(Beginning of RECORDS FOR THIS TASK)

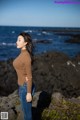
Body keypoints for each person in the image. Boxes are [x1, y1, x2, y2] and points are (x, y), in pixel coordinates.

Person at [13, 32, 35, 120]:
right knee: (25, 111)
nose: (16, 42)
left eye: (19, 40)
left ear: (25, 43)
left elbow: (29, 76)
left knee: (27, 115)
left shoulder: (26, 56)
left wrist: (29, 93)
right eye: (17, 40)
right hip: (22, 86)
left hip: (25, 88)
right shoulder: (23, 53)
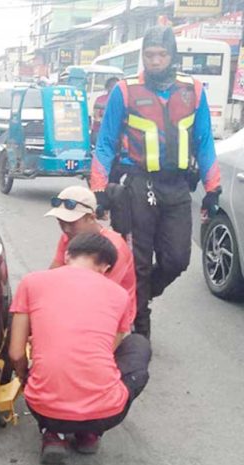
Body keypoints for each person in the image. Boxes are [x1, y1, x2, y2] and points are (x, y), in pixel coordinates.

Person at [90, 26, 222, 339]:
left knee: (177, 259)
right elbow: (106, 142)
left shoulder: (194, 90)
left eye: (162, 54)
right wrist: (99, 188)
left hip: (176, 187)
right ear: (143, 56)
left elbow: (205, 143)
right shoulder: (125, 90)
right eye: (149, 55)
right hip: (138, 185)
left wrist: (212, 189)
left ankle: (141, 297)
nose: (155, 61)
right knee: (138, 264)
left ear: (172, 55)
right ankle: (141, 331)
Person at [9, 233, 152, 465]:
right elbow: (110, 349)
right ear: (105, 267)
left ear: (67, 256)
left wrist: (27, 380)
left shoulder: (31, 282)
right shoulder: (119, 295)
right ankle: (89, 435)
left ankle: (53, 434)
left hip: (42, 407)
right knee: (138, 344)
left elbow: (16, 353)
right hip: (105, 414)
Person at [46, 185, 136, 325]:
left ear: (91, 218)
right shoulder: (68, 237)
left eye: (71, 223)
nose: (66, 229)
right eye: (61, 223)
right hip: (76, 300)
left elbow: (100, 296)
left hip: (110, 312)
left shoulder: (114, 248)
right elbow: (52, 277)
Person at [90, 76, 119, 147]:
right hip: (99, 132)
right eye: (112, 86)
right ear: (108, 87)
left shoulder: (121, 100)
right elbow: (96, 118)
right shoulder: (100, 99)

(End of RECORDS FOR THIS TASK)

WHAT TO DO: Copy the records above from the first line through the line containing "right knee: (138, 264)", both included, and leave out any pictures.

ANSWER TO THIS EXERCISE:
Body keypoints for each person in the image. Boxes are [x1, y1, x2, y2] and points are (x, y), in pixel coordinates.

Person at [13, 32, 35, 120]:
right knee: (25, 111)
nose: (16, 42)
left eye: (19, 40)
left ear: (25, 43)
left elbow: (29, 76)
left knee: (27, 115)
left shoulder: (26, 56)
left wrist: (29, 93)
right eye: (17, 40)
right hip: (22, 86)
left hip: (25, 88)
right shoulder: (23, 53)
Body keypoints for each person in the image. Boxes are [x1, y1, x2, y2] and points are (x, y), in pixel coordinates.

Person at [90, 26, 222, 339]:
left knee: (177, 259)
right elbow: (106, 142)
left shoulder: (194, 90)
left eye: (162, 54)
right wrist: (99, 188)
left hip: (176, 187)
right ear: (143, 56)
left elbow: (205, 143)
right shoulder: (125, 90)
right eye: (149, 55)
right hip: (138, 185)
left wrist: (212, 189)
left ankle: (141, 297)
nose: (155, 61)
right knee: (138, 264)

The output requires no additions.